Sur Luc 7, 11-17
Résurrection à Naïm

Saint Ambroise
Traité de l’évangile de saint Luc, SC 45, p. 214s

L’évangile qui relate la résurrection du fils unique de la veuve de Naïm est riche d’un double profit : nous croyons que la divine miséricorde est vite fléchie par les lamentations d’une mère veuve, surtout quand elle est brisée par la souffrance et par la mort d’un fils unique, veuve à qui cependant la foule en deuil restitue les avantages de la maternité ; d’autre part, cette veuve entourée par la foule nous semble plus qu’une femme : elle a mérité d’obtenir par ses larmes la résurrection de l’adolescent, son fils unique. C’est que la sainte Eglise rappelle à la vie, du cortège funèbre et des extrémités du tombeau, le peuple plus jeune, eu égard à ses larmes ; et il lui est interdit de pleurer celui à qui est réservé la résurrection.
Or, ce mort était porté au tombeau, dans un cercueil, par les quatre éléments de la matière ; mais il avait l’espérance de la résurrection puisqu’il était porté sur le bois ; celui-ci, il est vrai, ne nous a pas servi tout d’abord, mais, une fois que Jésus l’eut touché, il commença à nous procurer la vie : c’était un signe que le salut se répandrait sur le peuple par le gibet de la Croix. Ayant donc entendu la Parole de Dieu, les lugubres porteurs de ce deuil s’arrêtèrent, alors qu’ils entraînaient le corps humain dans le courant mortel de sa nature matérielle.
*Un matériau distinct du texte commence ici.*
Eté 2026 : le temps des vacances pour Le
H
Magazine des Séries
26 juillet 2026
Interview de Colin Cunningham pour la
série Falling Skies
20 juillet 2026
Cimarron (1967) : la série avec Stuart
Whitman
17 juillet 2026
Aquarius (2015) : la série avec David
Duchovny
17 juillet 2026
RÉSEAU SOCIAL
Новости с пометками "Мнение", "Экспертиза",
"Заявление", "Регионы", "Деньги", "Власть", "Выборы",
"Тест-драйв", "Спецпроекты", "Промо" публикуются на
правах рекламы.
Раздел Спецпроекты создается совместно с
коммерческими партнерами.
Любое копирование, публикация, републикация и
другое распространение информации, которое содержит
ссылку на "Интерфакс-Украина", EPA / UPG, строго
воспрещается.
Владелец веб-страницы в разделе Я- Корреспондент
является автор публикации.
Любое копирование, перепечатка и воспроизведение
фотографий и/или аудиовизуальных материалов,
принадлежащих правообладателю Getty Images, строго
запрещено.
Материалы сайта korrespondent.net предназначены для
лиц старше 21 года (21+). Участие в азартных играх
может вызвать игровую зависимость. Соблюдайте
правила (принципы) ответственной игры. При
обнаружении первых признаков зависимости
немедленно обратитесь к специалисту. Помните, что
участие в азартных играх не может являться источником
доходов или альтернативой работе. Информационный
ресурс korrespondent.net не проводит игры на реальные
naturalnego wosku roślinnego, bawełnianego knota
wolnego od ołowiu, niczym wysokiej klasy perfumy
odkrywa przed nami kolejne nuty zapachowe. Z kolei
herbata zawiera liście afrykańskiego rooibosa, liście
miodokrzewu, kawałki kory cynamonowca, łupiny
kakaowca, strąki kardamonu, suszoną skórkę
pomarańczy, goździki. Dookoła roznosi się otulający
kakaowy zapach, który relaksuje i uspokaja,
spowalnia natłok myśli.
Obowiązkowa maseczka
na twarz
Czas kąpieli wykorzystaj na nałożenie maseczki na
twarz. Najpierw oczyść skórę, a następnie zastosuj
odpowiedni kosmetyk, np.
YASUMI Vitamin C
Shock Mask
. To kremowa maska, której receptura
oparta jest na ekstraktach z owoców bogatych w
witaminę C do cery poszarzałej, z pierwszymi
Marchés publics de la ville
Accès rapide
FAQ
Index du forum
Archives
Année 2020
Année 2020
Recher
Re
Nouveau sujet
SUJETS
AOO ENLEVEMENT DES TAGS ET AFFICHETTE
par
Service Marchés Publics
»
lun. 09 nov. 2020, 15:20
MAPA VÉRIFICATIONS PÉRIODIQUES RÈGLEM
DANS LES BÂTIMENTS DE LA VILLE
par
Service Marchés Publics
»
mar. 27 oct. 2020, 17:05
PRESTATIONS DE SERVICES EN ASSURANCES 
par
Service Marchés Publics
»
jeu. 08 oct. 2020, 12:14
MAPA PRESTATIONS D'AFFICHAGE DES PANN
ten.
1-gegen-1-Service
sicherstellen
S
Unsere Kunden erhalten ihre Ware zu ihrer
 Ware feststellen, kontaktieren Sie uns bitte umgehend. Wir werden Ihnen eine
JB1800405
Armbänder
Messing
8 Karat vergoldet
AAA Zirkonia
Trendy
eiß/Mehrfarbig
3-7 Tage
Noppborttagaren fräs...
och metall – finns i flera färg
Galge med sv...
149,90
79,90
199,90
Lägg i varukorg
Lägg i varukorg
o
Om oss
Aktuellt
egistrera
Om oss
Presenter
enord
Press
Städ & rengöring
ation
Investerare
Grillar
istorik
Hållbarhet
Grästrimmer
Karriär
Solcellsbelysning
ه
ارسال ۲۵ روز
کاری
Mais bien que les derniers symptômes de la mort aient fait disparaître tout espoir de vie, et que les corps des trépassés gisent auprès du tombeau, pourtant, à la Parole de Dieu, les cadavres prêts à périr se relèvent, la parole revient, le fils est rendu à sa mère, rappelé du tombeau, arraché au sépulcre. Quel est ce tombeau, le vôtre ? Votre tombeau est le manque de foi, votre sépulcre est cette gorge (leur gorge est un sépulcre béant, dit le psaume 5) qui profère des paroles de mort. C’est le sépulcre dont le Christ vous délivre ; de ce tombeau, vous ressusciterez si vous écoutez la Parole de Dieu. Notre mère l’Eglise compatit, par une souffrance spirituelle qui lui est naturelle, lorsqu’elle voit ses enfants poussé vers la mort par des vices funestes. Nous sommes les entrailles de ses entrailles, car il existe aussi des entrailles spirituelles : Paul les avait, lui qui disait : Oui, frère, donne-moi cette joie dans le Seigneur : rassasie mes entrailles dans le Christ. Nous sommes donc les entrailles de l’Eglise, parce que nous sommes membres de son corps, faits de sa chair et de ses os. Qu’elle pleure donc la tendre mère, et que la foule l’assiste. Alors, vous vous relèverez de la mort, alors vous serez délivrez du sépulcre, les ministres de la mort s’arrêteront, vous vous mettrez à dire des paroles de vie. Tous craindront et loueront Dieu de nous avoir accordé de tels remèdes pour éviter la mort.